Whatever the case about nostalgic heuristics I spotted something in the grade school newsletter today that made me laugh, and if my chuckles were disdainful then I apologize to all involved but the matter was just too vapidly pitiful for me to let pass.

It seems my grade school has established an Athletic Hall Of Fame for its storied 8th Grade sports heroes. An acquaintance from my graduating class was recently inducted into this storied pantheon of outstanding grade school athletes from that school. Induction is followed by ceremonied (apparently attended by nothing but family members of the inductee) and speeches by the grade school ahtlete thus ordained.
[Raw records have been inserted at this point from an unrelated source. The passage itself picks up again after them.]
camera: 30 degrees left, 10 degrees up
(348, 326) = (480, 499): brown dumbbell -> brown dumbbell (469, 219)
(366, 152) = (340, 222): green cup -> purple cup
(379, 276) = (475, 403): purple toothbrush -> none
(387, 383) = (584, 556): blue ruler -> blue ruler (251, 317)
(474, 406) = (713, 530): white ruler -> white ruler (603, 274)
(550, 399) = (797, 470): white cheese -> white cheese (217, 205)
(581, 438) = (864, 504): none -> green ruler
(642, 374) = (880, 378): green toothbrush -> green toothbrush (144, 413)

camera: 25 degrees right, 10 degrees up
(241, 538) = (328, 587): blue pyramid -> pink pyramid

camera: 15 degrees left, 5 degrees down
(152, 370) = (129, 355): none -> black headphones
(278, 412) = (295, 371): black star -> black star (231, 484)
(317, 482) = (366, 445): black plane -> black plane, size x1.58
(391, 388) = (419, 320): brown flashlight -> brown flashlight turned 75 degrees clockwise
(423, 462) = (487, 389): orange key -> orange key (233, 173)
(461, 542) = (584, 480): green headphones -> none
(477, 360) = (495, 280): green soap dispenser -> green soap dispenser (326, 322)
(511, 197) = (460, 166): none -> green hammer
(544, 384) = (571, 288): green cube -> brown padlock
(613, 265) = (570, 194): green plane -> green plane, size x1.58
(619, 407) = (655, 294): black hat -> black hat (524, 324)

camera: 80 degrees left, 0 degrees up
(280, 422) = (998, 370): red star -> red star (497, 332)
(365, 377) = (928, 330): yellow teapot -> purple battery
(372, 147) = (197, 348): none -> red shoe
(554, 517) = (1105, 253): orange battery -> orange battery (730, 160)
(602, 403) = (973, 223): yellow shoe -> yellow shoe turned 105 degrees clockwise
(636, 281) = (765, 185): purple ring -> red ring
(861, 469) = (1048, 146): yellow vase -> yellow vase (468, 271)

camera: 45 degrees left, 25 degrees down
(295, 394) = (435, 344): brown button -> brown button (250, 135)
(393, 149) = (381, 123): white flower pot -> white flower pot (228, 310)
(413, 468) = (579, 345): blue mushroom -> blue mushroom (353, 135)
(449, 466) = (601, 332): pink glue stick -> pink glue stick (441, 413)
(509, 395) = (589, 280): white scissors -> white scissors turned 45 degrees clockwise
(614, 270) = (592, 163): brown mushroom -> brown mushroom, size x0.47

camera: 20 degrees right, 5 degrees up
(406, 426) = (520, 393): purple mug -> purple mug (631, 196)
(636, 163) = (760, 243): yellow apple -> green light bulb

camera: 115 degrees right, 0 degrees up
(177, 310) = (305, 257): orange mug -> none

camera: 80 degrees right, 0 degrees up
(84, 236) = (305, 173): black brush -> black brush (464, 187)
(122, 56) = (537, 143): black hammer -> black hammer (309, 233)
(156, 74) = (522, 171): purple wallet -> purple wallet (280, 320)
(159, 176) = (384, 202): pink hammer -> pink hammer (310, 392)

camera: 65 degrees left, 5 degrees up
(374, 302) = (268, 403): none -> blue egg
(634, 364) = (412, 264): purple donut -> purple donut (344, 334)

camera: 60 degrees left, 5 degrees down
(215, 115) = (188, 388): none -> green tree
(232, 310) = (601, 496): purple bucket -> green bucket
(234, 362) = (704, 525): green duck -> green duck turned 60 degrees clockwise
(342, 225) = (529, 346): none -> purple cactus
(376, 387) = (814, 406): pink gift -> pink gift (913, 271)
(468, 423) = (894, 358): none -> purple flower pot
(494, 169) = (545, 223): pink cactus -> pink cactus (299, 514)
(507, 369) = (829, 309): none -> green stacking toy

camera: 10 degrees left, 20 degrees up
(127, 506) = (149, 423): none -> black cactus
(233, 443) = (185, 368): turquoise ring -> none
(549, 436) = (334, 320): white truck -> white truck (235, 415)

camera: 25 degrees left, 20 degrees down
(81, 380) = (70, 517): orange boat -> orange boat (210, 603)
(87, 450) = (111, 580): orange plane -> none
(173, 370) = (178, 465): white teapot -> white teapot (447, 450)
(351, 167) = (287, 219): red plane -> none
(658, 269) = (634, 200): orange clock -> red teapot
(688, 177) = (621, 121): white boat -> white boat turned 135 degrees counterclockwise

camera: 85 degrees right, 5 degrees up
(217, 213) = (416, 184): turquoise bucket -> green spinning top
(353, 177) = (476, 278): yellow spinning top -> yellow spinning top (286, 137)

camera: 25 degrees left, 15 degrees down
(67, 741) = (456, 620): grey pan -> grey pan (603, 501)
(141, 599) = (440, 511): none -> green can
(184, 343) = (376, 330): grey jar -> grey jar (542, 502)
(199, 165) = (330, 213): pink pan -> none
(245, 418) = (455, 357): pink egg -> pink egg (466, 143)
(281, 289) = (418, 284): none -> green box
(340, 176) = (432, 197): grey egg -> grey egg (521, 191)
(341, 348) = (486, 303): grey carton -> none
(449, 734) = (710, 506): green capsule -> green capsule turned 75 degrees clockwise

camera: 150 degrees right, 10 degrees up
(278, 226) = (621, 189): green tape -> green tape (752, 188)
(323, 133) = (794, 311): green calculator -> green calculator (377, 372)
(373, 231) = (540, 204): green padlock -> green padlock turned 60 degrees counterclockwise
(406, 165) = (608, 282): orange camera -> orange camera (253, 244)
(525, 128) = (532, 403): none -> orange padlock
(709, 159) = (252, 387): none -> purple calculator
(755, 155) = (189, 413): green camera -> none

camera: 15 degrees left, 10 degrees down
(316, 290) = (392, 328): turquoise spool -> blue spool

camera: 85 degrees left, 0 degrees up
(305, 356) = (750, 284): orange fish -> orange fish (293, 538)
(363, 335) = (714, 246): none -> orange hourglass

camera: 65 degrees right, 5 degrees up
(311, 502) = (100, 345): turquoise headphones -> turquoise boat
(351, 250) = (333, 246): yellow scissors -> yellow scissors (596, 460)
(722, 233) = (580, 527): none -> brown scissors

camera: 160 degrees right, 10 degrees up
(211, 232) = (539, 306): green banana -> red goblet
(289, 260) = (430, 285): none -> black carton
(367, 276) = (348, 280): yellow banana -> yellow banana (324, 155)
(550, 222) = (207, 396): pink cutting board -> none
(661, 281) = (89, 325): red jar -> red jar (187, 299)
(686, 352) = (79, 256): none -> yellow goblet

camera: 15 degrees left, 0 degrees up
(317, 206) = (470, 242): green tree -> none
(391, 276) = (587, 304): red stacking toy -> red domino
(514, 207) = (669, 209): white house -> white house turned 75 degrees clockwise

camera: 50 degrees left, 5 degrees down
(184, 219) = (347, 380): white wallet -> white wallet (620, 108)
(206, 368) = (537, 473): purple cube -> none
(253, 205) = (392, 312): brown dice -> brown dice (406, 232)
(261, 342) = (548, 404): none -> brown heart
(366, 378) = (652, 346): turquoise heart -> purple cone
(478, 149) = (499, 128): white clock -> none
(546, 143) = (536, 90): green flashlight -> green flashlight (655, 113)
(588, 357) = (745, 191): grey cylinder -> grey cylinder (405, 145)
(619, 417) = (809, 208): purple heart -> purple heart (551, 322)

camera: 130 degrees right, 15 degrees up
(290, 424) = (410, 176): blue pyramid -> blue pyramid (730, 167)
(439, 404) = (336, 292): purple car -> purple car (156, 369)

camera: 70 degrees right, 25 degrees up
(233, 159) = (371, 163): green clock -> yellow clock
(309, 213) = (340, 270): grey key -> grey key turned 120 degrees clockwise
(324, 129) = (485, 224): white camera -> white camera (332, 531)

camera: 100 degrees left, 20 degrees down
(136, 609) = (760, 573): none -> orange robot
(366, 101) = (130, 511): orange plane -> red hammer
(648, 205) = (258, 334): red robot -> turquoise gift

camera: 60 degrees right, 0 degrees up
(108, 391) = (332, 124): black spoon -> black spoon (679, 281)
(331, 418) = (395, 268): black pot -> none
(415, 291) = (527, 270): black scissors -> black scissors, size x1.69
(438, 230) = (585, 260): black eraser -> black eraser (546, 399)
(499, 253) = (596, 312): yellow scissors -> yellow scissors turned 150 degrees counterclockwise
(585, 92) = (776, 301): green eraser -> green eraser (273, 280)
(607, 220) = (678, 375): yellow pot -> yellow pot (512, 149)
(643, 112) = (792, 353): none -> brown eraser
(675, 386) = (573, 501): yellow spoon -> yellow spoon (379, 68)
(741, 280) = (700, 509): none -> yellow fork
This sort of thing makes mes want ot be a serial murderer. I have no thrist for bloodshed or homicide but I wish sometimes that these pithy accolades heaped by grade schools onto their eternally grade schooled alumni were tempered by a sourness, by a darkness, by comments that inevitably reveal a pathos behind the facade of self-congratulatory sycophantry the infects nostalgia which intrudes upon the sincerity of memory.

I read about the comments offered by this Hall Of Fame Athlete. He claimed that the hours and weeks and months and years spent on the basketball court and in the football fields made him a better man in the years to come. He made salutatory comments regarding other classmates of the time, and that is where my sudden desire to be a serial murderer arose. I wanted those comments of his to be tempered by the reality that all was not golden in those days, all was not as the happy faces of fabricated serenity would have us think both then and now. No, there was a darkness among us. As we cleansed our unfilthy souls with humanistic athletic endeavor the clouds of no mercy gathered over others among us, knowing then as ever that he would one day fall to infamy at the hands of his unquenchable anger, his sociopathic monstrosities. While we hit softballs and congratulated ourselves for breaking records of the day another among us was planning to take us all down, to demeen our reputations and our resolve with cherry-topped filth.